ARTICLE
Speaking of "how responsive", I was wondering if anyone has looked into upgrading memory in the HD Tivo? I have heard from an inside source that they probably should have put in more memory and it may get very slow with a lot of SD content (more pages of Now Playing.)


----------



## aaronwt

> _Originally posted by dennya _
> *Best buy has a Maxtor 250GB drive ("L01P250") on sale for $149 this week. Anyone using that drive in an HR10-250? *


That should be the Ultra series retail hard drive kit with the Diamond max plus 9 drive. I bought 4 of those. I installed the first two drives Wednesday and everything is working perfectly so far. I'll get the other two installed in a few days. As soon as I finish watching a couple of shows I still have on the WD drive. All 4 of my drives came with Acoustic Management set to performance, which makes the hard drive very loud. Make sure you set the AM to Quiet before installation in the HD-TiVo.


----------



## dennya

Thanks, Aaron.

Though now I see a 300GB (yipes!) Maxtor drive at NewEgg, so that's tempting me. Should up the HD time to 36 hours on that drive! There are gripes in the reviews on the site that it's loud, but I'm wondering if they just didn't turn on the acoustic management...

Anyone tried the a 300?


----------



## RC3105

mwave.com had 200G wd drives for $88 last week - nice & quiet (no rebate crapola either)

edit: newegg's great, I buy a lot of refurb from them & never have a prob when something dies, but dual wd 200's for $23 more than the cost of that mxt 250 is hard to pass up...


----------



## AbMagFab

> _Originally posted by mikemav _
> *Speaking of "how responsive", I was wondering if anyone has looked into upgrading memory in the HD Tivo? I have heard from an inside source that they probably should have put in more memory and it may get very slow with a lot of SD content (more pages of Now Playing.) *


They did something on the HD Tivo so the Now Playing list seems to pop up right away and fills as it goes (where on the older Tivo's it seemed to wait until the entire list was populated before showing it).

I have an SD Tivo with ~240 hours, and my HD Tivo has 500GB and 20+ pages of recordings. The HD Tivo pops up the NP list right away, the SD Tivo takes 10-30 seconds to pop up the first time.


----------



## RC3105

bout darn time!!! sounds like a good reason to run the hd sw release on hdvr2 & such


----------



## LarryInAz

Maybe it's my imagination but has anyone else that's added a 2nd drive to their HD TiVo noticed the unit seems to be faster?


----------



## JohnTivo

> _Originally posted by dennya _
> *Thanks, Aaron.

GOAL A
Reproduce the records starting with the line that contains "This is a 0.1" and going on through the line that contains "road 3 (residential): [(73,299),(0,494)]".
The forum thread and the records come from unrelated sources.

Dataset entries
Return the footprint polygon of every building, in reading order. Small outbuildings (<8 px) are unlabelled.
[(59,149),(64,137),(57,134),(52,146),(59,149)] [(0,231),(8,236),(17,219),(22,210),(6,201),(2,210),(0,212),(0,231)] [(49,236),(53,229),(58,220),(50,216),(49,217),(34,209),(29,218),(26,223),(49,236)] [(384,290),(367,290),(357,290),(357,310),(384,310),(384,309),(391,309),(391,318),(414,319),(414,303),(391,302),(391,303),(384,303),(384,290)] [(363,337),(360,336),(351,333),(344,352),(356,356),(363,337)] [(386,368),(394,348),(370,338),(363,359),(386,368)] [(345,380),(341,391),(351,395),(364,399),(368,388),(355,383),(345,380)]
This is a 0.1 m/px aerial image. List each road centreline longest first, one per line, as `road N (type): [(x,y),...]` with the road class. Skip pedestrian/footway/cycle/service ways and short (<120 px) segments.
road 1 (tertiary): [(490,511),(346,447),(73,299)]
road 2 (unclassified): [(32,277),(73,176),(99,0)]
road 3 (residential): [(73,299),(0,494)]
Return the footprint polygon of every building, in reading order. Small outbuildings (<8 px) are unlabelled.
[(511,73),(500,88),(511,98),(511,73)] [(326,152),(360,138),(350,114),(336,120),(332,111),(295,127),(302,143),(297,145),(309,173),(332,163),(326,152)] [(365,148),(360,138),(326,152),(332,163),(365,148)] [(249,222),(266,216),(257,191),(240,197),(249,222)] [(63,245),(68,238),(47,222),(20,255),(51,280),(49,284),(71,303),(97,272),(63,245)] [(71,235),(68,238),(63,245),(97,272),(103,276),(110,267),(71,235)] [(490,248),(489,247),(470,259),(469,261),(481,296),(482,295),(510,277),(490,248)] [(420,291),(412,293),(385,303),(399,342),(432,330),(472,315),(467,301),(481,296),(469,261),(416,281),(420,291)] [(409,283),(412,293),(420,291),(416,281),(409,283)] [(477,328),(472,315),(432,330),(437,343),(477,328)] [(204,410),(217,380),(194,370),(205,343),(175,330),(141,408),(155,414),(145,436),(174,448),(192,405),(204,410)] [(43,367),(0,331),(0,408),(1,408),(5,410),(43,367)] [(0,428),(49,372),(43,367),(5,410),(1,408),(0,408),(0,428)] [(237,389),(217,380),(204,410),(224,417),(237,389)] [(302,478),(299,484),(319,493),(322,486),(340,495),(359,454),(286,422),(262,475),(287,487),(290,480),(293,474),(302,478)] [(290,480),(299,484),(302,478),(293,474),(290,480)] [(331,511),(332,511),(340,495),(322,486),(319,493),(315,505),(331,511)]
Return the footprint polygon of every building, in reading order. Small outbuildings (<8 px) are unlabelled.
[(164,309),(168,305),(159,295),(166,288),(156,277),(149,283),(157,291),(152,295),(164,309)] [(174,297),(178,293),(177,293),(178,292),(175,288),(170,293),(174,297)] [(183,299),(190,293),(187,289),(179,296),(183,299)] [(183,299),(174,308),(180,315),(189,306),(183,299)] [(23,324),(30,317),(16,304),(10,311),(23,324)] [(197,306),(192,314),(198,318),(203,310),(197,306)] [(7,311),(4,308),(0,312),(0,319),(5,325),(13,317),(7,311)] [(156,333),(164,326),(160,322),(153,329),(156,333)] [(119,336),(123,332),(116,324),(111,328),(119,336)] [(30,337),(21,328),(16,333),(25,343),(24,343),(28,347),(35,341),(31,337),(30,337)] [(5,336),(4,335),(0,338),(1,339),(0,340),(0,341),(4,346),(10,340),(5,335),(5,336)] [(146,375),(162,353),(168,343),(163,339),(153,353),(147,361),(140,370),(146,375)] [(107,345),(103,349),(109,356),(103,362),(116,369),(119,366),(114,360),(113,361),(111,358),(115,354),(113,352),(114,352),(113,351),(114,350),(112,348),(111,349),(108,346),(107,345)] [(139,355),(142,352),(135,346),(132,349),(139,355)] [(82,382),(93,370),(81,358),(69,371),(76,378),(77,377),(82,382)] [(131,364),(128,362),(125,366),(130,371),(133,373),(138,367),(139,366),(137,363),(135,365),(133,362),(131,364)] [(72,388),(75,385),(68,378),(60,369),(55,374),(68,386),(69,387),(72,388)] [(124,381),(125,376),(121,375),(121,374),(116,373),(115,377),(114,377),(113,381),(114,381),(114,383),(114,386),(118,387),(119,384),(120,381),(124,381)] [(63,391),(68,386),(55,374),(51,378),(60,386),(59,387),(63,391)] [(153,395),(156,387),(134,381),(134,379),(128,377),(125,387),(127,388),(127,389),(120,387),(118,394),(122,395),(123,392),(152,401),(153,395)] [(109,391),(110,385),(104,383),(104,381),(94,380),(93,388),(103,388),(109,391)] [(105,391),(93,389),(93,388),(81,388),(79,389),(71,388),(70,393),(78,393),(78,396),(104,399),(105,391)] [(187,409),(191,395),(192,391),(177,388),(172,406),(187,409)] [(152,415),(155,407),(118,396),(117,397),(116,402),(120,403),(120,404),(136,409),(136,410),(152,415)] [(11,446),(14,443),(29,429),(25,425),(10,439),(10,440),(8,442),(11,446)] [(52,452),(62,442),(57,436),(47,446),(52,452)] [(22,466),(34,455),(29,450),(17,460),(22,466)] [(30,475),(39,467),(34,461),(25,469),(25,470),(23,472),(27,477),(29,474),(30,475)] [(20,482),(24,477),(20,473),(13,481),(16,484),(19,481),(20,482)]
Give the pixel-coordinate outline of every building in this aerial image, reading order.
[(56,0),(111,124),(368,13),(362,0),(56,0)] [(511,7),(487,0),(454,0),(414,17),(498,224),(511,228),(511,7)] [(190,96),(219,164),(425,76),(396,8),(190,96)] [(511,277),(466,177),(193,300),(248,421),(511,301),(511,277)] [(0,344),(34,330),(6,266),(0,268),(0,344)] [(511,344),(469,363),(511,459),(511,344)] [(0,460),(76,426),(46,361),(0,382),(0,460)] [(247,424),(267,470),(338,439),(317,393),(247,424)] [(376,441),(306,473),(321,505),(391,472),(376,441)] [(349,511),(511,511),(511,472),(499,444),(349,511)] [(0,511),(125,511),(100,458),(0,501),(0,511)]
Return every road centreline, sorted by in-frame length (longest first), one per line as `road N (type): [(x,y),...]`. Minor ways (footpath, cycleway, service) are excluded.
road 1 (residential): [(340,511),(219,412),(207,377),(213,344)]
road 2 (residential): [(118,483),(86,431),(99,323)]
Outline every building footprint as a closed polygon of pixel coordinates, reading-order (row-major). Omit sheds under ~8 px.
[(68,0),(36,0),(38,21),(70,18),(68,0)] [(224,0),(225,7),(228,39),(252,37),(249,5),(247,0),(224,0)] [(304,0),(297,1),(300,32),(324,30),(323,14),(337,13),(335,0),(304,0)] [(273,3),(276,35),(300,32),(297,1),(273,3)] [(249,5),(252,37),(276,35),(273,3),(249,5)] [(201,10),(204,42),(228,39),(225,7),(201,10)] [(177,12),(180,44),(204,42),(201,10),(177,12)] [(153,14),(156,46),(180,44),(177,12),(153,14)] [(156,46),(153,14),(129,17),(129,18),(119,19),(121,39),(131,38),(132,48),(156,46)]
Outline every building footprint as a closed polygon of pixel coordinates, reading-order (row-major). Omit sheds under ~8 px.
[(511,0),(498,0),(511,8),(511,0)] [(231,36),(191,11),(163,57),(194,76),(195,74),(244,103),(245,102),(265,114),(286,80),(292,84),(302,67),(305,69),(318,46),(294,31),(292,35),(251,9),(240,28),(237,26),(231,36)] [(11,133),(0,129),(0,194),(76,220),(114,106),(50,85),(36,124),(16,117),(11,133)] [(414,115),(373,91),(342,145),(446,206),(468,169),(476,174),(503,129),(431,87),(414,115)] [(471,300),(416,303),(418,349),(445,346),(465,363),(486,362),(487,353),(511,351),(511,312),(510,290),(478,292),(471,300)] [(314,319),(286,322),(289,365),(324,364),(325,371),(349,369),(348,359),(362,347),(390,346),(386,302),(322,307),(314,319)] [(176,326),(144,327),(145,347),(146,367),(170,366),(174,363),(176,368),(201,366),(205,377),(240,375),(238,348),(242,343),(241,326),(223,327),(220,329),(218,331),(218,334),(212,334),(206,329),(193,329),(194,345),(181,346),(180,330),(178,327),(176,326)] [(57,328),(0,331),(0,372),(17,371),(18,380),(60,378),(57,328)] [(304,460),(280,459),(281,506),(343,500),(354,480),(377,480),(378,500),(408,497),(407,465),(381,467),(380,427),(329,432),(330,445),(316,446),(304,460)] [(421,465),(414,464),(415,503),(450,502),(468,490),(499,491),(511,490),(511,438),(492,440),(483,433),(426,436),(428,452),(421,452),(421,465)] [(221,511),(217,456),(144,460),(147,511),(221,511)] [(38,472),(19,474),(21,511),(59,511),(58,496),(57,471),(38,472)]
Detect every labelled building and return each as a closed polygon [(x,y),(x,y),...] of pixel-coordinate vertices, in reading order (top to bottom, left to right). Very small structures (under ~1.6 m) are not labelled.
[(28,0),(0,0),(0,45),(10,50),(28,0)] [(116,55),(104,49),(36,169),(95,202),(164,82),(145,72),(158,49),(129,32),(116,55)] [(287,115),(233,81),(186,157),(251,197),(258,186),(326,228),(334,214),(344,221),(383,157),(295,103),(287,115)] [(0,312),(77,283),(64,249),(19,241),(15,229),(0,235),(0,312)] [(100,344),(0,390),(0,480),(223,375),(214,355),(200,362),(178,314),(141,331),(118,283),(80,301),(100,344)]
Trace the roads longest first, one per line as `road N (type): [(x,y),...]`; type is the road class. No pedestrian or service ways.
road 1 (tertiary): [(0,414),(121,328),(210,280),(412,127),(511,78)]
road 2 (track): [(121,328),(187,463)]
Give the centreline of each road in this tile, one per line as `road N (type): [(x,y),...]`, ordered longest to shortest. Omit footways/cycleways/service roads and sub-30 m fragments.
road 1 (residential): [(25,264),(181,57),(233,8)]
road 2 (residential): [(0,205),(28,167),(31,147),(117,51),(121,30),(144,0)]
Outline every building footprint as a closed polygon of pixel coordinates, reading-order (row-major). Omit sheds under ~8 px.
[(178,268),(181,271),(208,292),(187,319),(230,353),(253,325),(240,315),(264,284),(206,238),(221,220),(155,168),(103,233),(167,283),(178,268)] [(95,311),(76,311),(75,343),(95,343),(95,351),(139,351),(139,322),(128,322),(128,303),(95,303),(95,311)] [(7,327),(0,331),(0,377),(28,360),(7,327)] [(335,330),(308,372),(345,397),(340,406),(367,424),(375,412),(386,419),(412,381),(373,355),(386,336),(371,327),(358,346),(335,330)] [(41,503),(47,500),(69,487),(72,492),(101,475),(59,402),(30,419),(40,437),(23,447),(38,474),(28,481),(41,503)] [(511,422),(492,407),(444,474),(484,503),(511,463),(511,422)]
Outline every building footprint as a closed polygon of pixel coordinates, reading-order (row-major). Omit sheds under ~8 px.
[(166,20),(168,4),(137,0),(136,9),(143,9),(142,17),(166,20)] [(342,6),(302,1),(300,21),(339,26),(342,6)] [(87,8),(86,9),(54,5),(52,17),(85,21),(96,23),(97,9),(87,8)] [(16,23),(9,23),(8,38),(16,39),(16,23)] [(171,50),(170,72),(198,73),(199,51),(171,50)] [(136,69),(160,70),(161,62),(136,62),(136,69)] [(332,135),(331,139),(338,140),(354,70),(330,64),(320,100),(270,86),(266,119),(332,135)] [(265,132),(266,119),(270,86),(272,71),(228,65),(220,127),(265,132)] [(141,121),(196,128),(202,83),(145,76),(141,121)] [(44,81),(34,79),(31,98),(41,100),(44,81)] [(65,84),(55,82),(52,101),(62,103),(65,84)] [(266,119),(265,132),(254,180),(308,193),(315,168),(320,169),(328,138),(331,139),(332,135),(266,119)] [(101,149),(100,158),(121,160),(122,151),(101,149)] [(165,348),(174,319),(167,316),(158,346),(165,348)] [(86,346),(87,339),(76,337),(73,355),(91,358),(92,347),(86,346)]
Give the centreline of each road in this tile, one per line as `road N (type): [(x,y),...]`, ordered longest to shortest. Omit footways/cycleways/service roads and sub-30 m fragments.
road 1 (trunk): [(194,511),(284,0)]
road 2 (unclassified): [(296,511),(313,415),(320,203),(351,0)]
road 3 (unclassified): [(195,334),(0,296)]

GOAL B
In the forum thread, how long does the SD Tivo take to show the Now Playing list the first time?

COMPLETE OUTPUT A
This is a 0.1 m/px aerial image. List each road centreline longest first, one per line, as `road N (type): [(x,y),...]` with the road class. Skip pedestrian/footway/cycle/service ways and short (<120 px) segments.
road 1 (tertiary): [(490,511),(346,447),(73,299)]
road 2 (unclassified): [(32,277),(73,176),(99,0)]
road 3 (residential): [(73,299),(0,494)]

COMPLETE OUTPUT B
10-30 seconds